Fantasia is a 1940 American animated film produced by Walt Disney and released by Walt Disney Productions. With story direction by Joe Grant and Dick Huemer, and production supervision by Ben Sharpsteen, it is the third Disney animated feature film. The film consists of eight animated segments set to pieces of classical music conducted by Leopold Stokowski, seven of which are performed by the Philadelphia Orchestra. Music critic and composer Deems Taylor acts as the film’s Master of Ceremonies, providing a live-action introduction to each animated segment.
Disney settled on the film’s concept as work neared completion on The Sorcerer’s Apprentice, an elaborate Silly Symphonies short designed as a comeback role for Mickey Mouse, who had declined in popularity. As production costs grew higher than what it could earn, Disney decided to include the short in a feature-length film with other segments set to classical pieces.

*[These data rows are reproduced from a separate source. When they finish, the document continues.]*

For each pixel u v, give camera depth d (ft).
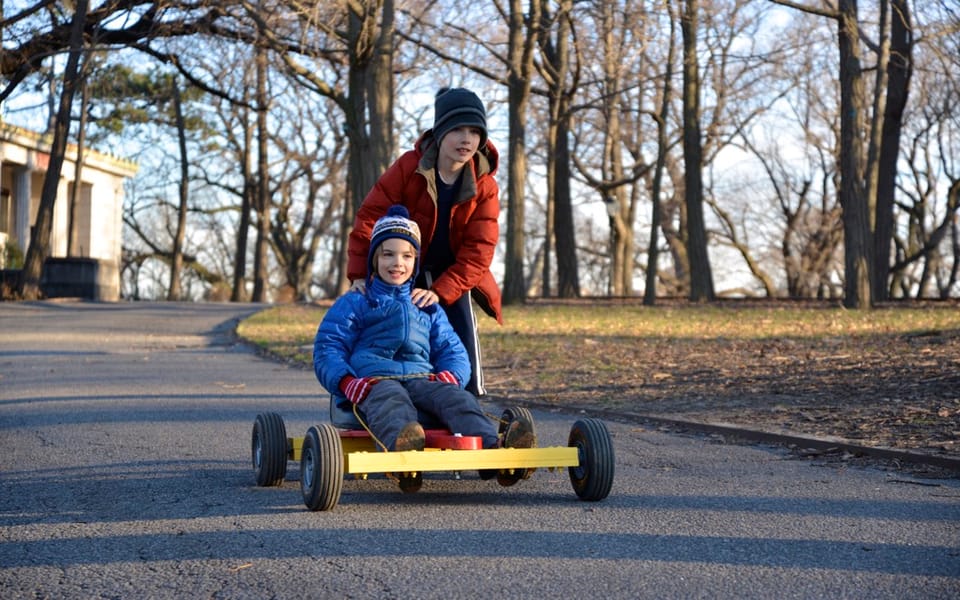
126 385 42.01
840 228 183.11
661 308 92.12
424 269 21.45
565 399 35.55
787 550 14.87
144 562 14.48
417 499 19.06
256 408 34.14
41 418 31.60
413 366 19.54
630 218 183.52
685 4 95.20
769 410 30.42
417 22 90.12
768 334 59.52
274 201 200.54
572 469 19.02
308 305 109.19
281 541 15.58
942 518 16.98
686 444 26.03
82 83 118.01
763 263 210.18
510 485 19.75
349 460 16.70
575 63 109.60
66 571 14.06
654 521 16.96
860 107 85.05
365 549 15.02
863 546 15.07
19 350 61.00
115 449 25.58
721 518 17.17
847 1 83.92
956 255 188.03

The soundtrack was recorded using multiple audio channels and reproduced with Fantasound, a pioneering sound reproduction system that made Fantasia the first commercial film shown in stereophonic sound.
Fantasia was first released in theatrical roadshow engagements held in thirteen U.S. cities from November 13, 1940. While acclaimed by critics, it was unable to make a profit due to World War II cutting off distribution to the European market, the film’s high production costs, and the expense of leasing theatres and installing the Fantasound equipment for the roadshow presentations. The film was subsequently reissued multiple times with its original footage and audio being deleted, modified, or restored in each version. As of 2012, Fantasia has grossed $76.4 million in domestic revenue and is the 22nd highest-grossing film of all time in the U.S. when adjusted for inflation. Fantasia, as a franchise, has grown to include video games, Disneyland attractions, a live concert, and a theatrically released sequel (Fantasia 2000) co-produced by Walt’s nephew Roy E. Disney in 1999. Fantasia has grown in reputation over the years and is now widely acclaimed; in 1998 the American Film Institute ranked it as the 58th greatest American film in their 100 Years…100 Movies and the fifth greatest animated film in their 10 Top 10 list.